### TEXTE FOURNI
**********
Les Conseils Citoyens

Mis en place par la "fameuse" loi de programmation pour la ville et la cohésion urbaine du 21 février 2014 (loi Lamy), les conseils citoyens sont des dispositifs participatifs qui regroupent au minimum une quinzaine d’habitants et d’acteurs locaux et/ou associatifs au sein des quartiers politiques de la ville.

Les conseils citoyens, késako ?

Encore méconnus du grand public, les conseils citoyens (qui ne sont pas les conseils de quartier) existent depuis 2014.
Mis en place par la "fameuse" loi de programmation pour la ville et la cohésion urbaine du 21 février 2014 (loi Lamy), les conseils citoyens sont des dispositifs participatifs qui regroupent au minimum une quinzaine d’habitants et d’acteurs locaux et/ou associatifs au sein des quartiers politiques de la ville.

Ces instances sont obligatoires dans les quartiers prioritaires et participent au pilotage de la « politique de la ville » (la politique des quartiers fragiles) ainsi qu'à la mise en place de projets sur le terrain. Dans certains territoires ils ont remplacé les conseils de quartiers, dans d'autres, les deux dispositifs subsistent.
**********
### VOTRE OBJECTIF
Prolongez le texte sur les conseils citoyens en reprenant juste après sa dernière phrase.
**********
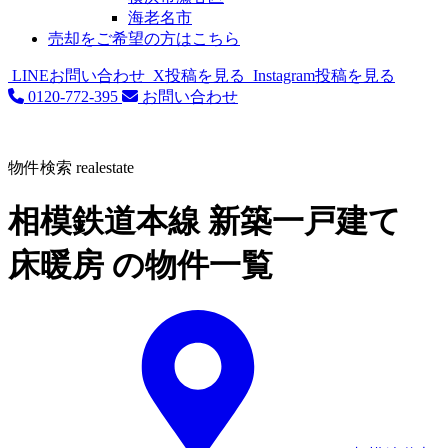
海老名市
売却をご希望の方はこちら
LINEお問い合わせ
X投稿を見る
Instagram投稿を見る
0120-772-395
お問い合わせ
物件検索
realestate
相模鉄道本線 新築一戸建て
床暖房 の物件一覧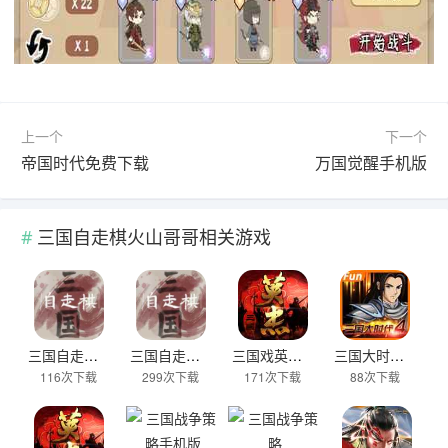
上一个
下一个
帝国时代免费下载
万国觉醒手机版
三国自走棋火山哥哥相关游戏
三国自走棋手机版
三国自走棋火山哥哥
三国戏英杰传官服
三国大时代4正版
116次下载
299次下载
171次下载
88次下载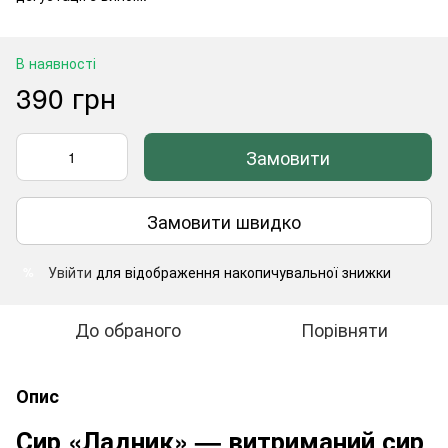
В наявності
390 грн
Замовити
Замовити швидко
Увійти
для відображення накопичувальної знижки
%
До обраного
Порівняти
Опис
Сир «Ладник» — витриманий сир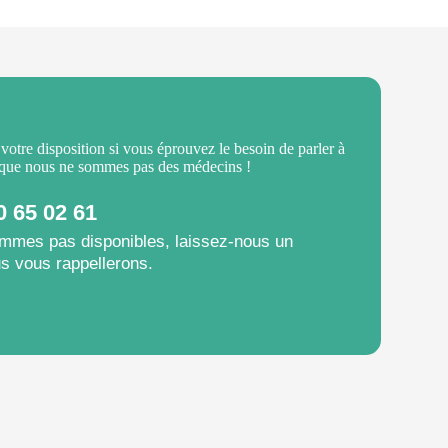
 votre disposition si vous éprouvez le besoin de parler à
 que nous ne sommes pas des médecins !
0 65 02 61
mmes pas disponibles, laissez-nous un
s vous rappellerons.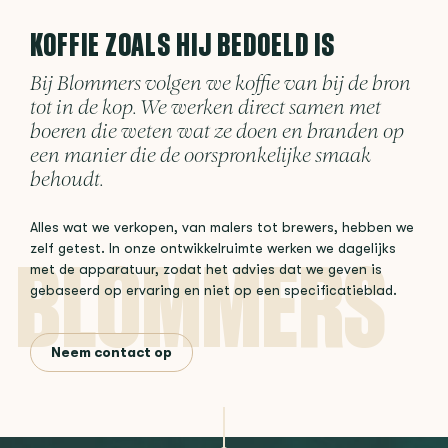
KOFFIE ZOALS HIJ BEDOELD IS
Bij Blommers volgen we koffie van bij de bron
tot in de kop. We werken direct samen met
boeren die weten wat ze doen en branden op
een manier die de oorspronkelijke smaak
behoudt.
Alles wat we verkopen, van malers tot brewers, hebben we
zelf getest. In onze ontwikkelruimte werken we dagelijks
met de apparatuur, zodat het advies dat we geven is
gebaseerd op ervaring en niet op een specificatieblad.
Neem contact op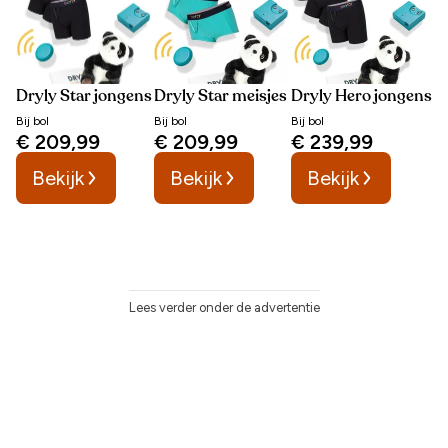
Dryly Star jongens
Dryly Star meisjes
Dryly Hero jongens
Bij
bol
Bij
bol
Bij
bol
€ 209,99
€ 209,99
€ 239,99
Bekijk
Bekijk
Bekijk
Lees verder onder de advertentie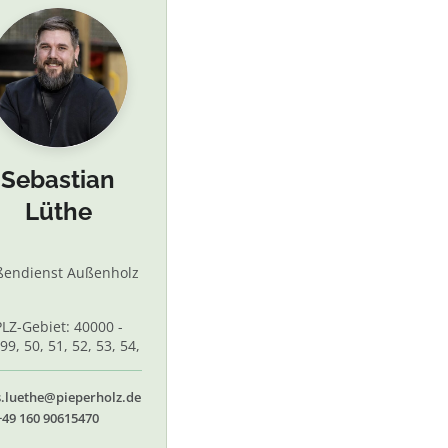
Sebastian
Lüthe
ßendienst Außenholz
PLZ-Gebiet: 40000 -
99, 50, 51, 52, 53, 54,
 56, 58,60, 61, 62, 65
s.luethe@pieperholz.de
+49 160 90615470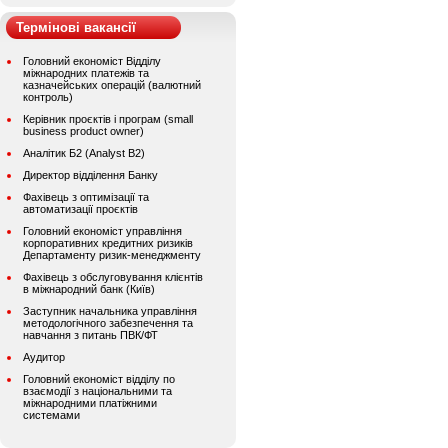
Термінові вакансії
Головний економіст Відділу
міжнародних платежів та
казначейських операцій (валютний
контроль)
Керівник проєктів і програм (small
business product owner)
Аналітик Б2 (Analyst B2)
Директор відділення Банку
Фахівець з оптимізації та
автоматизації проєктів
Головний економіст управління
корпоративних кредитних ризиків
Департаменту ризик-менеджменту
Фахівець з обслуговування клієнтів
в міжнародний банк (Київ)
Заступник начальника управління
методологічного забезпечення та
навчання з питань ПВК/ФТ
Аудитор
Головний економіст відділу по
взаємодії з національними та
міжнародними платіжними
системами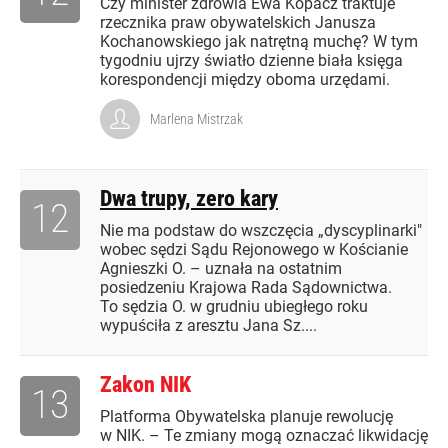
Czy minister zdrowia Ewa Kopacz traktuje
rzecznika praw obywatelskich Janusza
Kochanowskiego jak natrętną muchę? W tym
tygodniu ujrzy światło dzienne biała księga
korespondencji między oboma urzędami.
Marlena Mistrzak
Dwa trupy, zero kary
12
Nie ma podstaw do wszczęcia „dyscyplinarki"
wobec sędzi Sądu Rejonowego w Kościanie
Agnieszki O. – uznała na ostatnim
posiedzeniu Krajowa Rada Sądownictwa.
To sędzia O. w grudniu ubiegłego roku
wypuściła z aresztu Jana Sz....
Zakon NIK
13
Platforma Obywatelska planuje rewolucję
w NIK. – Te zmiany mogą oznaczać likwidację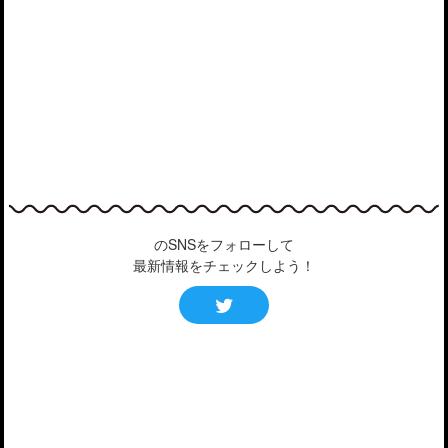
のSNSをフォローして
最新情報をチェックしよう！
**********
### ZONE DE RÉPONSE
L’esprit des conseils citoyens est de devenir un acteur essentiel des quartiers prioritaires, via leurs membres dont les missions sont de :

Réunion d'un conseil citoyen, en mode descendant

Des instances très différentes en fonction des quartiers où ils se trouvent

Comme beaucoup de dispositifs propres aux quartiers sensibles, leurs actions sont très variées et dépendent principalement du territoire ou ils se trouvent ainsi que des acteurs qui les composent.

De fait, sur les 1157 conseils citoyens de France, tous développent des approches différentes : dispositifs délibératifs, balades urbaines pour repérer des problèmes, cafés citoyens pour favoriser l’expression des habitants, ateliers en mode co-design, réunions publiques plus traditionnelles, etc..
.

Une évaluation des conseils citoyens a été lancée récemment mais elle dispose encore de peu de conclusion.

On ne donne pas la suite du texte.